On weekends, PSafe stations an officer on The Street, even though the clubs officially fall under the jurisdiction of the borough police. As a result, PSafe handles most calls on The Street in lieu of the town police, thereby keeping most incidents quiet from the public.  

PSafe doesn’t have publicly accessible records, so it is in the interest of both the clubs and the University to have PSafe handle incidents on The Street. The Princeton Police Department, on the other hand, has to make their records public under the Open Public Records Act (which is how I accessed the police records for this article).

But officially, PSafe is not responsible for handling incidents on The Street.

“The Eating Clubs are in the Princeton Police Department’s jurisdiction, although DPS (the Department of Public Safety) will assist with intoxication and injury calls for service,” said Stephanie Karp, Director of Operations at PSafe.

The University seems to benefit from PSafe’s involvement on The Street, keeping the number of official records low.

The Veil of Secrecy Persists

There are serious safety risks on The Street. But, to the best of their abilities, it seems the student-run eating clubs are generally trying to keep students as safe as they can.

It is the University that is showing a lack of responsibility toward its students. By claiming that the clubs and the University are independent from each other, the University is able to look the other way when students are hurt on The Street.

Most of the incidents such as injuries or violent behavior that happen on The Street occur due to high levels of intoxication. But the eating clubs (with the infrequent exception of Quad’s mixed drink nights) only serve light beer and water to the general public on normal nights out.

“We do not serve any hard alcohol to anyone on a night out,” said Terrace officer Joe Collins ’20.

This suggests that most students who leave The Street in an ambulance due to alcohol poisoning get drunk with hard liquor before, at pre-games on campus.

According to a March 2018 police record, a student was found vomiting due to high intoxication at Quad. His friends said that he had drunk Everclear Vodka along with Smirnoff Vodka. The student was brought to PMC.
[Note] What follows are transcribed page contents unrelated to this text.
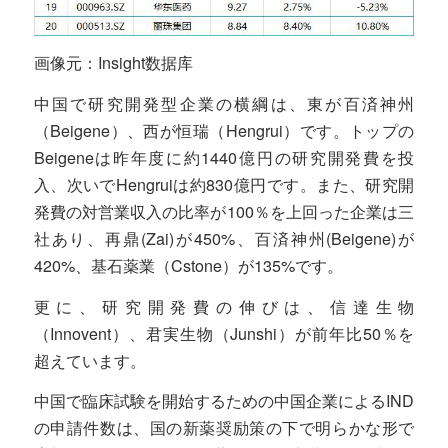
画像元：Insight数据库
中国で研究開発型企業の横綱は、東が百済神州
（Beigene）、西が恒瑞（Hengrui）です。トップの
Beigeneは昨年度に約1440億円の研究開発費を投
入、次いでHengruiは約830億円です。また、研究開
発費の対営業収入の比率が100％を上回った企業は三
社あり、再鼎(Zai)が450%、百済神州(Beigene)が
420%、基石薬業（Cstone）が135%です。
更に、研究開発費の伸びは、信達生物
（Innovent）、君実生物（Junshi）が前年比50％を
超えています。
中国で臨床試験を開始するための中国企業によるIND
の申請件数は、国の新薬奨励策の下で明らかな形で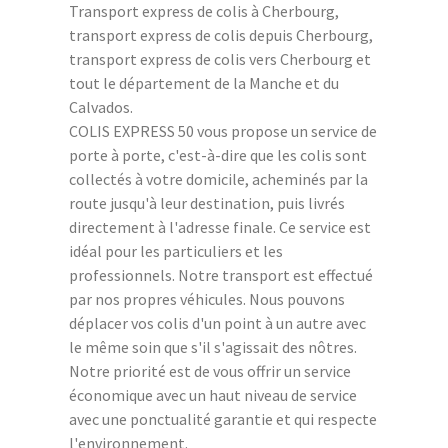
Transport express de colis à Cherbourg,
transport express de colis depuis Cherbourg,
transport express de colis vers Cherbourg et
tout le département de la Manche et du
Calvados.
COLIS EXPRESS 50 vous propose un service de
porte à porte, c'est-à-dire que les colis sont
collectés à votre domicile, acheminés par la
route jusqu'à leur destination, puis livrés
directement à l'adresse finale. Ce service est
idéal pour les particuliers et les
professionnels. Notre transport est effectué
par nos propres véhicules. Nous pouvons
déplacer vos colis d'un point à un autre avec
le même soin que s'il s'agissait des nôtres.
Notre priorité est de vous offrir un service
économique avec un haut niveau de service
avec une ponctualité garantie et qui respecte
l'environnement.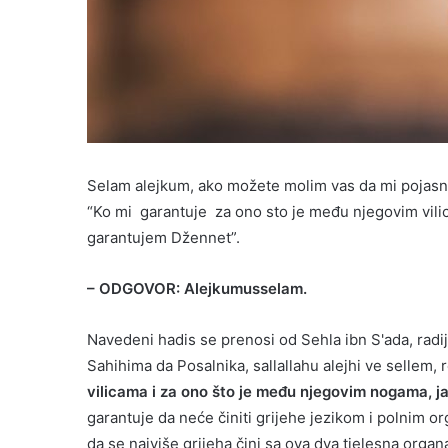
Selam alejkum, ako možete molim vas da mi pojasni
“Ko mi garantuje za ono sto je među njegovim vili
garantujem Džennet”.
– ODGOVOR: Alejkumusselam.
Navedeni hadis se prenosi od Sehla ibn S'ada, radij
Sahihima da Posalnika, sallallahu alejhi ve sellem, 
vilicama i za ono što je među njegovim nogama, 
garantuje da neće činiti grijehe jezikom i polnim
da se najviše grijeha čini sa ova dva tjelesna org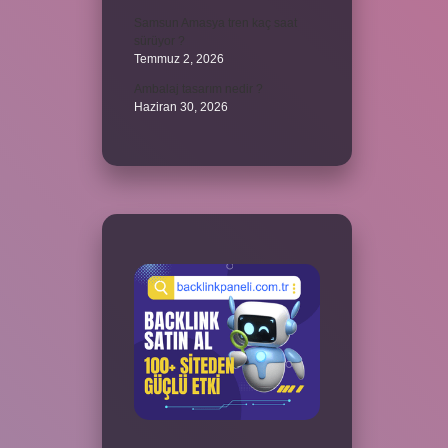
Samsun Amasya tren kaç saat
sürüyor ?
Temmuz 2, 2026
Ambalaj tasarım nedir ?
Haziran 30, 2026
Yet Quad didn’t serve Vodka that night, again suggesting that most students get dangerously drunk on campus and not at The Street. Thus, it becomes impossible for the University to claim that they have nothing to do with what happens in the eating clubs.
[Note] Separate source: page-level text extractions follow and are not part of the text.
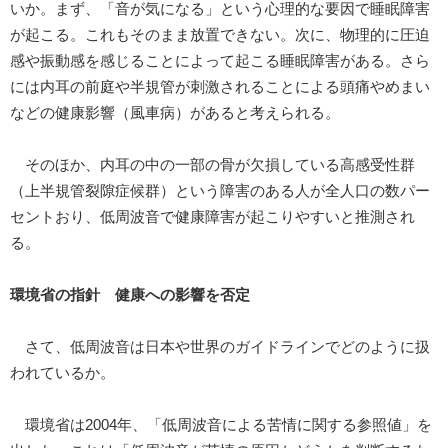
いか。まず、「音が気になる」という心理的な要因で睡眠障害
が起こる。これもそのまま放置できない。次に、物理的に圧迫
感や振動感を感じることによって起こる睡眠障害がある。さら
には内耳の前庭や半規管が刺激されることによる頭痛やめまい
などの健康影響（風車病）があると考えられる。
そのほか、内耳の中の一部の骨が欠損している高感受性群
（上半規管裂隙症候群）という障害のある人が全人口の数パー
セントおり、低周波音で健康障害が起こりやすいと推測され
る。
環境省の指針 健康への影響を否定
さて、低周波音は日本や世界のガイドラインでどのように扱
われているか。
環境省は2004年、「低周波音による苦情に関する参照値」を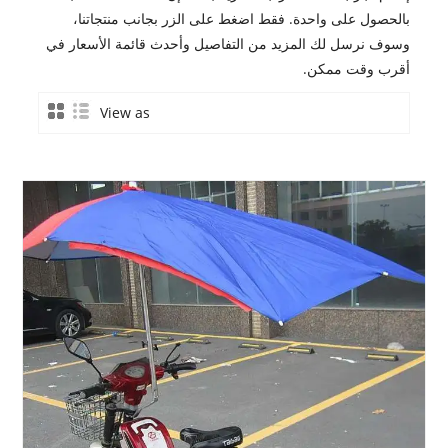
بالحصول على واحدة. فقط اضغط على الزر بجانب منتجاتنا،
وسوف نرسل لك المزيد من التفاصيل وأحدث قائمة الأسعار في
أقرب وقت ممكن.
View as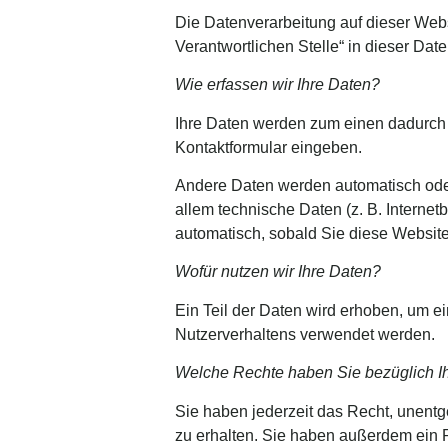
Die Datenverarbeitung auf dieser Webs
Verantwortlichen Stelle“ in dieser Da
Wie erfassen wir Ihre Daten?
Ihre Daten werden zum einen dadurch e
Kontaktformular eingeben.
Andere Daten werden automatisch oder
allem technische Daten (z. B. Internet
automatisch, sobald Sie diese Website
Wofür nutzen wir Ihre Daten?
Ein Teil der Daten wird erhoben, um ei
Nutzerverhaltens verwendet werden.
Welche Rechte haben Sie bezüglich I
Sie haben jederzeit das Recht, unent
zu erhalten. Sie haben außerdem ein R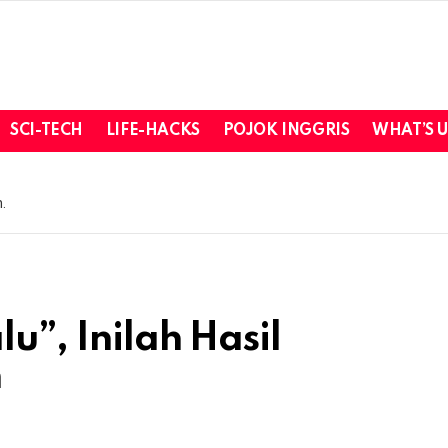
SCI-TECH
LIFE-HACKS
POJOK INGGRIS
WHAT’S 
.
u”, Inilah Hasil
n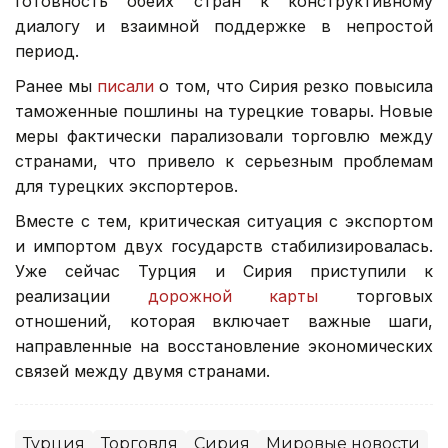
готовность обеих стран к конструктивному
диалогу и взаимной поддержке в непростой
период.
Ранее мы
писали
о том, что Сирия резко повысила
таможенные пошлины на турецкие товары. Новые
меры фактически парализовали торговлю между
странами, что привело к серьезным проблемам
для турецких экспортеров.
Вместе с тем, критическая ситуация с экспортом
и импортом двух государств стабилизировалась.
Уже сейчас Турция и Сирия приступили к
реализации
дорожной карты
торговых
отношений, которая включает важные шаги,
направленные на восстановление экономических
связей между двумя странами.
Турция
Торговля
Сирия
Мировые новости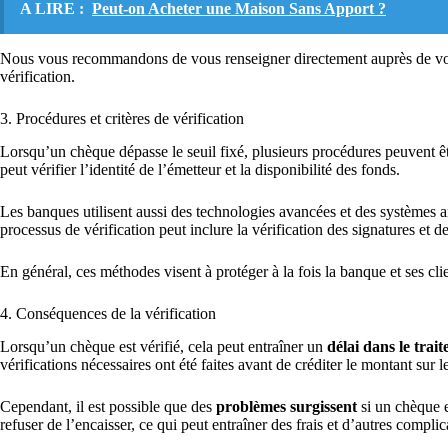
A LIRE :
Peut-on Acheter une Maison Sans Apport ?
Nous vous recommandons de vous renseigner directement auprès de votr
vérification.
3. Procédures et critères de vérification
Lorsqu’un chèque dépasse le seuil fixé, plusieurs procédures peuvent êt
peut vérifier l’identité de l’émetteur et la disponibilité des fonds.
Les banques utilisent aussi des technologies avancées et des systèmes 
processus de vérification peut inclure la vérification des signatures et
En général, ces méthodes visent à protéger à la fois la banque et ses clie
4. Conséquences de la vérification
Lorsqu’un chèque est vérifié, cela peut entraîner un
délai dans le trai
vérifications nécessaires ont été faites avant de créditer le montant sur 
Cependant, il est possible que des
problèmes surgissent
si un chèque e
refuser de l’encaisser, ce qui peut entraîner des frais et d’autres complic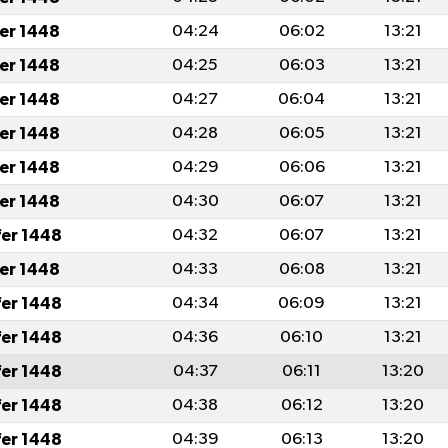
fer 1448
04:24
06:02
13:21
fer 1448
04:25
06:03
13:21
fer 1448
04:27
06:04
13:21
fer 1448
04:28
06:05
13:21
fer 1448
04:29
06:06
13:21
fer 1448
04:30
06:07
13:21
fer 1448
04:32
06:07
13:21
fer 1448
04:33
06:08
13:21
fer 1448
04:34
06:09
13:21
fer 1448
04:36
06:10
13:21
fer 1448
04:37
06:11
13:20
fer 1448
04:38
06:12
13:20
fer 1448
04:39
06:13
13:20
By turning a blind eye to what happens on The Street, the University is able to evade responsibility for unsafe behavior that occurs as a result of alcohol-related social events on or immediately adjacent to University grounds.

But the University benefits from the veil of secrecy that the eating clubs surround themselves with.

I reached out to 19 former and current eating club presidents and officers in all eleven clubs, asking them to confirm that heavy drinking does not occur in the clubs. By the time of this article’s publication, only Collins ’20 was willing to give a statement. Six presidents declined comment. The rest remained silent.

The first step to keeping more students safe on The Street is for the clubs to lift their veil of secrecy and allow their members to speak publicly about the unsafe situations they witness, instead of ostracizing students who speak out.  

But most importantly, the University has to acknowledge that eating clubs and University are not completely separate institutions and that most students who leave The Street in an ambulance started their night with heavy drinking right on campus grounds.

** For the sake of transparency, I think it is important to mention that I am a member of the Terrace Club. I would like to emphasize that, in my investigation, I have tried to give equal weight to each police record, disregarding my eating club affiliation.

*** This article has been edited and updated to more accurately reflect the most recent information acquired by Anna Wolcke. The photo has also been changed to be less misleading.